> **Task statement**
Make an exact copy of the records, leaving out the images.
▼▼▼
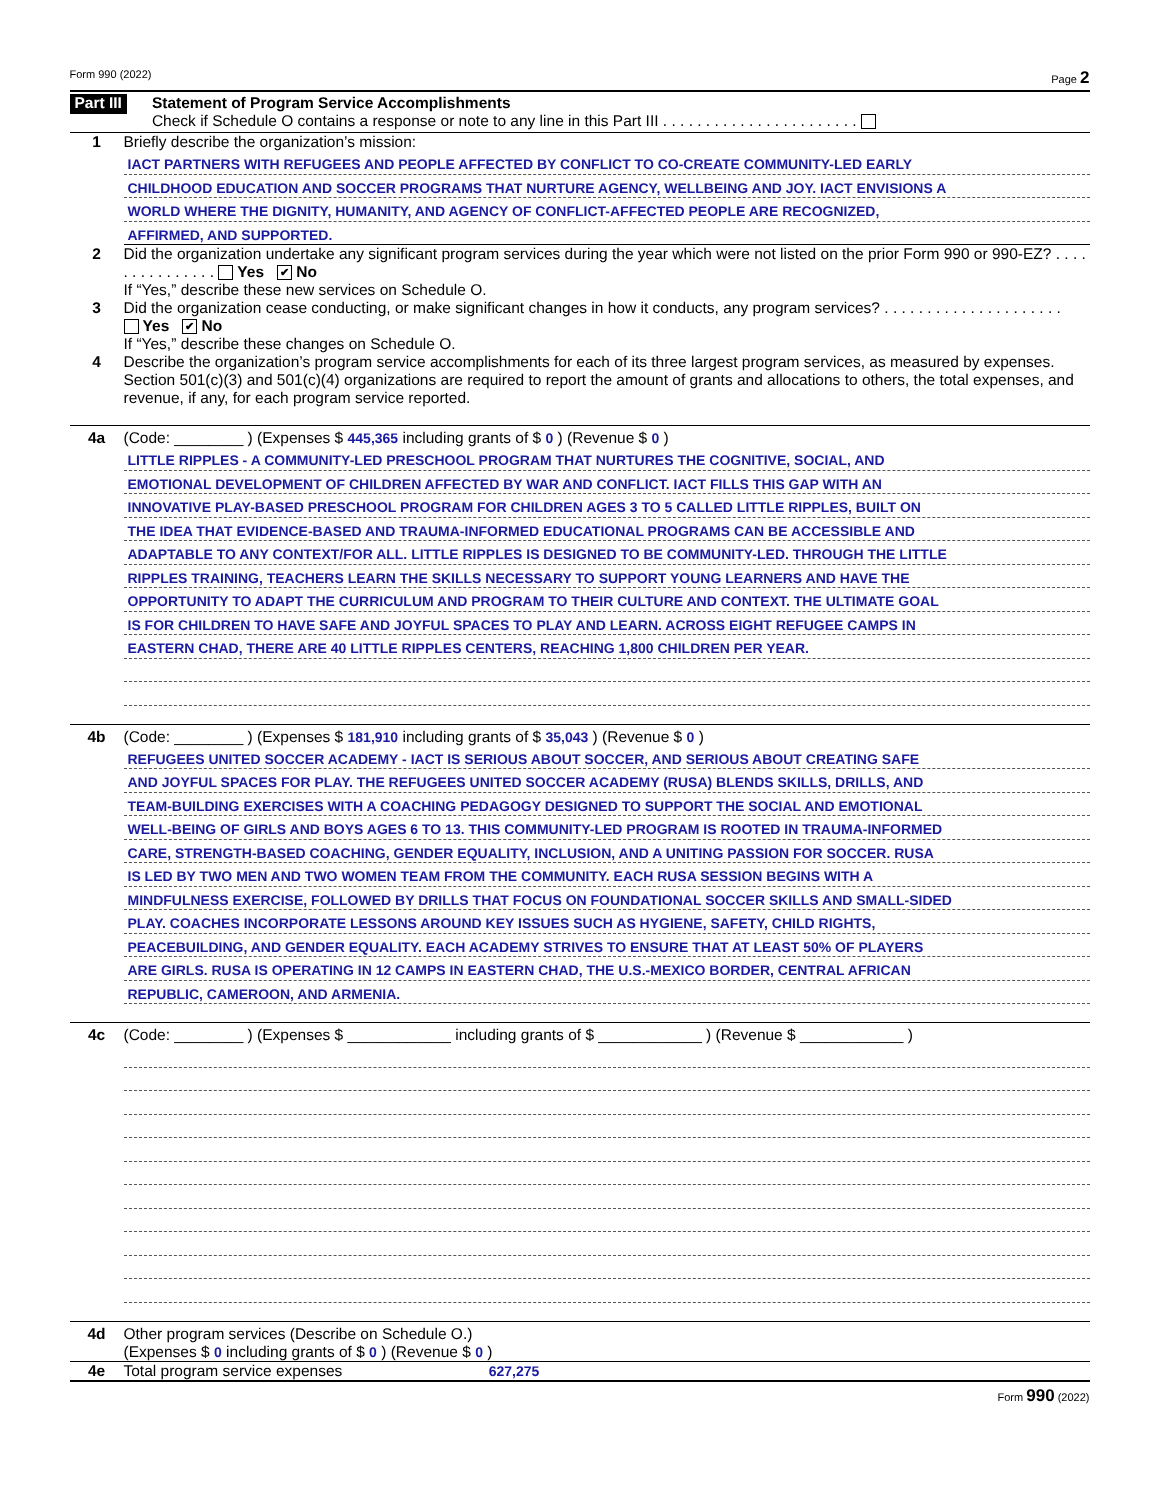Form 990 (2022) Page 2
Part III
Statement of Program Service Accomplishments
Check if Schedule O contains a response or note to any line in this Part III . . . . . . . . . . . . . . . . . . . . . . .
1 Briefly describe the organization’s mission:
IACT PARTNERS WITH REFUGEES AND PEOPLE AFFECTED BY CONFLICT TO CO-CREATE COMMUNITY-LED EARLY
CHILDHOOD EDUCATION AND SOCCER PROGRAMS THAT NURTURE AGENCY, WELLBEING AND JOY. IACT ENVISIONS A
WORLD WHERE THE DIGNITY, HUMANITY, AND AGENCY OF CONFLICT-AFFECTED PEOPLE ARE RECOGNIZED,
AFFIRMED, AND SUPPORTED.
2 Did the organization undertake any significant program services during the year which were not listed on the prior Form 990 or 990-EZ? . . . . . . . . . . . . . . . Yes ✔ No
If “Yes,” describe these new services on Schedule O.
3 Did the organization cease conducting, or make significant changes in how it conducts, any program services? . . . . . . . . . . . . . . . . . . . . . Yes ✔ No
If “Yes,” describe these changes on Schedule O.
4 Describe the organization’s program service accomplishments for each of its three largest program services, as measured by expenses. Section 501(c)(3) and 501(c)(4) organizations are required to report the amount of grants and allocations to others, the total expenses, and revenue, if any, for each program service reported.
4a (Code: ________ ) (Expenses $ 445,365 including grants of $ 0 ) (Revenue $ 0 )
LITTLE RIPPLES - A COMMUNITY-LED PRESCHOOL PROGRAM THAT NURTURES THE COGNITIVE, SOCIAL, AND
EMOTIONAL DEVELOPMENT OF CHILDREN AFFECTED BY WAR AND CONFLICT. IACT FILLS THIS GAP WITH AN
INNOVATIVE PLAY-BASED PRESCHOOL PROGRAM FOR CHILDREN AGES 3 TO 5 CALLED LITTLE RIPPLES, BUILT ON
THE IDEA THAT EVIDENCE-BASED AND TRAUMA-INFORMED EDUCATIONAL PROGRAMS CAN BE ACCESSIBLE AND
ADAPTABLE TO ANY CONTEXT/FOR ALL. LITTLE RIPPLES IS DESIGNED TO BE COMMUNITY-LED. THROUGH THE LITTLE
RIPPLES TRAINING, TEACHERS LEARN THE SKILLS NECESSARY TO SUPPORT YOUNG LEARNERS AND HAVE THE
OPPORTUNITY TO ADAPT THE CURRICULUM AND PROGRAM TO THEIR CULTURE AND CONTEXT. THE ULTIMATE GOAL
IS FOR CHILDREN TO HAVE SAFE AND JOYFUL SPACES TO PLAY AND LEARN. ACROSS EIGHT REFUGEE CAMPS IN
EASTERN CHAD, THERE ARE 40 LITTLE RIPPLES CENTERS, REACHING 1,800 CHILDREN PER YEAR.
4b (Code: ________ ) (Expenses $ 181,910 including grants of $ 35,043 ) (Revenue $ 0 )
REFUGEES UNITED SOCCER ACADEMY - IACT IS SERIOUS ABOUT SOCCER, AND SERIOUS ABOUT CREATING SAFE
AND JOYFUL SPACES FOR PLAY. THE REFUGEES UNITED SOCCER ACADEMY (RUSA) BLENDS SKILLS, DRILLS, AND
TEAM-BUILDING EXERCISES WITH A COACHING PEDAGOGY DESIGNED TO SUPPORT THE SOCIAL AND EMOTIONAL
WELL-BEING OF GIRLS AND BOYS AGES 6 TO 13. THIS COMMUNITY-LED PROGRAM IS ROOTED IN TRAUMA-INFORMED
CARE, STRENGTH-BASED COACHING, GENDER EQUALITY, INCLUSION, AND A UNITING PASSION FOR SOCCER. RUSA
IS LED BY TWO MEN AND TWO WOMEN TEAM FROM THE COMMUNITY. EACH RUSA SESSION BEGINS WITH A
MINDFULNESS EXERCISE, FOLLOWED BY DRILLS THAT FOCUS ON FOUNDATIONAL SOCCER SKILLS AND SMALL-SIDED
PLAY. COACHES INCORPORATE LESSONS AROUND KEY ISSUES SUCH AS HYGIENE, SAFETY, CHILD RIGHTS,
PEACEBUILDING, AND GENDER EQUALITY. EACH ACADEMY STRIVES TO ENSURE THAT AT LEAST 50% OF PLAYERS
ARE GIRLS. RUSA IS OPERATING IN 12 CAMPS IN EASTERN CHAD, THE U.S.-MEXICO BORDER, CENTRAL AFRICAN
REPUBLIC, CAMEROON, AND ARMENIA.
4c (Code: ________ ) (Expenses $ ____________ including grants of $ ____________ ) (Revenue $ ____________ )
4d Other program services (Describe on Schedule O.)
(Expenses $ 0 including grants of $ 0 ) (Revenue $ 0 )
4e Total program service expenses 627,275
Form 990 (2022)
▲▲▲
> **Output for this task**
Form 990 (2022) Page 2
Part III
Statement of Program Service Accomplishments
Check if Schedule O contains a response or note to any line in this Part III . . . . . . . . . . . . . . . . . . . . . . .
1 Briefly describe the organization’s mission:
IACT PARTNERS WITH REFUGEES AND PEOPLE AFFECTED BY CONFLICT TO CO-CREATE COMMUNITY-LED EARLY
CHILDHOOD EDUCATION AND SOCCER PROGRAMS THAT NURTURE AGENCY, WELLBEING AND JOY. IACT ENVISIONS A
WORLD WHERE THE DIGNITY, HUMANITY, AND AGENCY OF CONFLICT-AFFECTED PEOPLE ARE RECOGNIZED,
AFFIRMED, AND SUPPORTED.
2 Did the organization undertake any significant program services during the year which were not listed on the prior Form 990 or 990-EZ? . . . . . . . . . . . . . . . Yes ✔ No
If “Yes,” describe these new services on Schedule O.
3 Did the organization cease conducting, or make significant changes in how it conducts, any program services? . . . . . . . . . . . . . . . . . . . . . Yes ✔ No
If “Yes,” describe these changes on Schedule O.
4 Describe the organization’s program service accomplishments for each of its three largest program services, as measured by expenses. Section 501(c)(3) and 501(c)(4) organizations are required to report the amount of grants and allocations to others, the total expenses, and revenue, if any, for each program service reported.
4a (Code: ________ ) (Expenses $ 445,365 including grants of $ 0 ) (Revenue $ 0 )
LITTLE RIPPLES - A COMMUNITY-LED PRESCHOOL PROGRAM THAT NURTURES THE COGNITIVE, SOCIAL, AND
EMOTIONAL DEVELOPMENT OF CHILDREN AFFECTED BY WAR AND CONFLICT. IACT FILLS THIS GAP WITH AN
INNOVATIVE PLAY-BASED PRESCHOOL PROGRAM FOR CHILDREN AGES 3 TO 5 CALLED LITTLE RIPPLES, BUILT ON
THE IDEA THAT EVIDENCE-BASED AND TRAUMA-INFORMED EDUCATIONAL PROGRAMS CAN BE ACCESSIBLE AND
ADAPTABLE TO ANY CONTEXT/FOR ALL. LITTLE RIPPLES IS DESIGNED TO BE COMMUNITY-LED. THROUGH THE LITTLE
RIPPLES TRAINING, TEACHERS LEARN THE SKILLS NECESSARY TO SUPPORT YOUNG LEARNERS AND HAVE THE
OPPORTUNITY TO ADAPT THE CURRICULUM AND PROGRAM TO THEIR CULTURE AND CONTEXT. THE ULTIMATE GOAL
IS FOR CHILDREN TO HAVE SAFE AND JOYFUL SPACES TO PLAY AND LEARN. ACROSS EIGHT REFUGEE CAMPS IN
EASTERN CHAD, THERE ARE 40 LITTLE RIPPLES CENTERS, REACHING 1,800 CHILDREN PER YEAR.
4b (Code: ________ ) (Expenses $ 181,910 including grants of $ 35,043 ) (Revenue $ 0 )
REFUGEES UNITED SOCCER ACADEMY - IACT IS SERIOUS ABOUT SOCCER, AND SERIOUS ABOUT CREATING SAFE
AND JOYFUL SPACES FOR PLAY. THE REFUGEES UNITED SOCCER ACADEMY (RUSA) BLENDS SKILLS, DRILLS, AND
TEAM-BUILDING EXERCISES WITH A COACHING PEDAGOGY DESIGNED TO SUPPORT THE SOCIAL AND EMOTIONAL
WELL-BEING OF GIRLS AND BOYS AGES 6 TO 13. THIS COMMUNITY-LED PROGRAM IS ROOTED IN TRAUMA-INFORMED
CARE, STRENGTH-BASED COACHING, GENDER EQUALITY, INCLUSION, AND A UNITING PASSION FOR SOCCER. RUSA
IS LED BY TWO MEN AND TWO WOMEN TEAM FROM THE COMMUNITY. EACH RUSA SESSION BEGINS WITH A
MINDFULNESS EXERCISE, FOLLOWED BY DRILLS THAT FOCUS ON FOUNDATIONAL SOCCER SKILLS AND SMALL-SIDED
PLAY. COACHES INCORPORATE LESSONS AROUND KEY ISSUES SUCH AS HYGIENE, SAFETY, CHILD RIGHTS,
PEACEBUILDING, AND GENDER EQUALITY. EACH ACADEMY STRIVES TO ENSURE THAT AT LEAST 50% OF PLAYERS
ARE GIRLS. RUSA IS OPERATING IN 12 CAMPS IN EASTERN CHAD, THE U.S.-MEXICO BORDER, CENTRAL AFRICAN
REPUBLIC, CAMEROON, AND ARMENIA.
4c (Code: ________ ) (Expenses $ ____________ including grants of $ ____________ ) (Revenue $ ____________ )
4d Other program services (Describe on Schedule O.)
(Expenses $ 0 including grants of $ 0 ) (Revenue $ 0 )
4e Total program service expenses 627,275
Form 990 (2022)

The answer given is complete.